We have now had three clear tests. And we have lost these four animals. Having said that, the Animal and Plant Health Agency have now counted the severe interpretation test as a clear result, which thus makes us clear. This means instead of having to contemplate killing our newborn calves we can keep and/or sell them to our regular rearer and so reduce the pressure on winter feed.

What has this country come to? Here we are, protecting badgers like a rare species, when they do nothing but damage to farms, private gardens and other wildlife, almost wiping out the whole southern English population of hedgehogs and costing the country’s taxpayers in excess of £100 million annually in TB compensation. Neither do they have any obvious value as food, no valuable skins or demand these days as shaving brushes, while breeding like proverbial rabbits.
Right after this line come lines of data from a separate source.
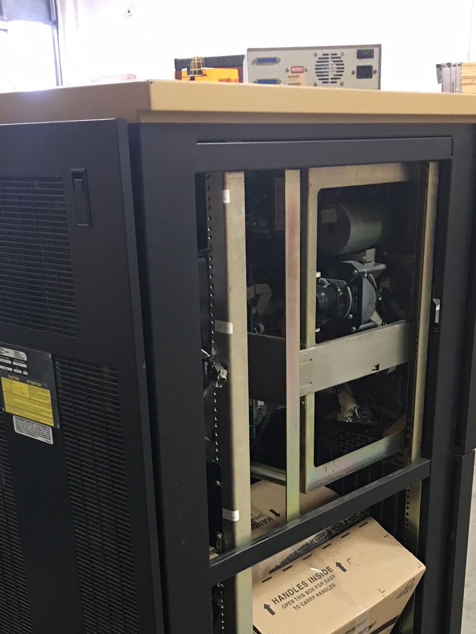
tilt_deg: -21.2
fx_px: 862
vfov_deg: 38.9
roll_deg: +0.4
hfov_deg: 30.9
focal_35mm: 47
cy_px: 506
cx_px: 239
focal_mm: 4.15
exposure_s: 1/8
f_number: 2.2
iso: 100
We took time out last month to travel to Argyll to see the fast growing forest – the first visit in some 16 months – and were duly encouraged. The first of some 750,000 sitka spruce, planted in 2011/12, with many already approaching 15 feet in height really make for an impressive sight. On the higher ground, up to 800 feet, growth is slower but the trees look generally vigorous. We met our agents on site and, among them, the business and development manager for Scottish Woodlands who, on seeing the land for the first time, could hardly believe the growth rate. Probably because it is an old, fertile dairy farm – but also the wet mild winds, constantly blowing in across the Clyde from over the Irish Sea, contribute significantly.
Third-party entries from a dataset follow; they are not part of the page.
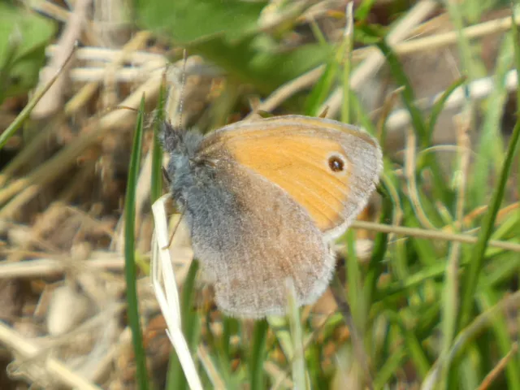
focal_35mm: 1182
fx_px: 17756
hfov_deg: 1.7
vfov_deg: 1.3
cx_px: 260
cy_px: 195
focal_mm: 211.8
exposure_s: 1/160
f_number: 5.8
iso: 80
It was encouraging to have read a few weeks beforehand that timber/forestry is presently returning the highest annual increase in value of any type of available investment in the UK, including London property. If anyone is interested there is a lot of land up there needing planting!
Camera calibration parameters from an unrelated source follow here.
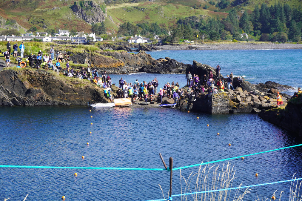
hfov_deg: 27.0
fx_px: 629
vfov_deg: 18.2
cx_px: 151
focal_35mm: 75
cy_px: 100
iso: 100
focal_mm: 50
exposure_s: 1/125
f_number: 9
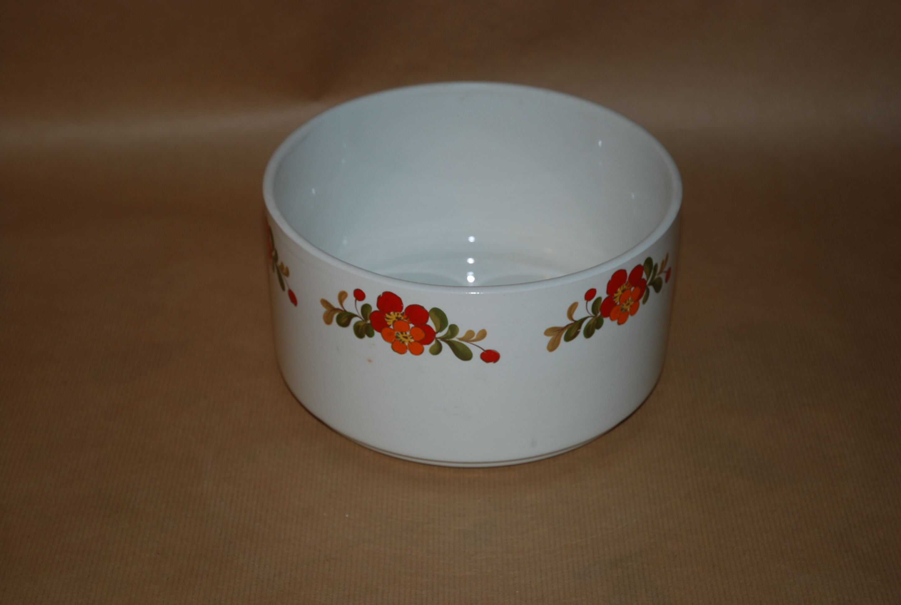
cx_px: 450
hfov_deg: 28.0
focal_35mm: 72
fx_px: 1806
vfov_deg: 19.0
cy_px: 302
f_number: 4.5
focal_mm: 48
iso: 100
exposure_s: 1/125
It appears our various local contractors have had a wonderful run at the huge acreages of maize grown this year in West Sussex. Most of the increased acres are doubtless destined for the various anaerobic digestion (AD) plants. Maize grown under contract for these plants makes a great alternative to cereals and should eventually also improve the prospects for all arable farmers. But these plants have to work within their planning conditions, aggravating as that may be. Presently there are some local problems.

What growers really need is more AD plants across the country to return arable cropping to a profitable future. The cost of building those developments is huge and the cash returns (feed in tariffs) from generating the energy seem to be reduced rather too often, making them increasingly less viable.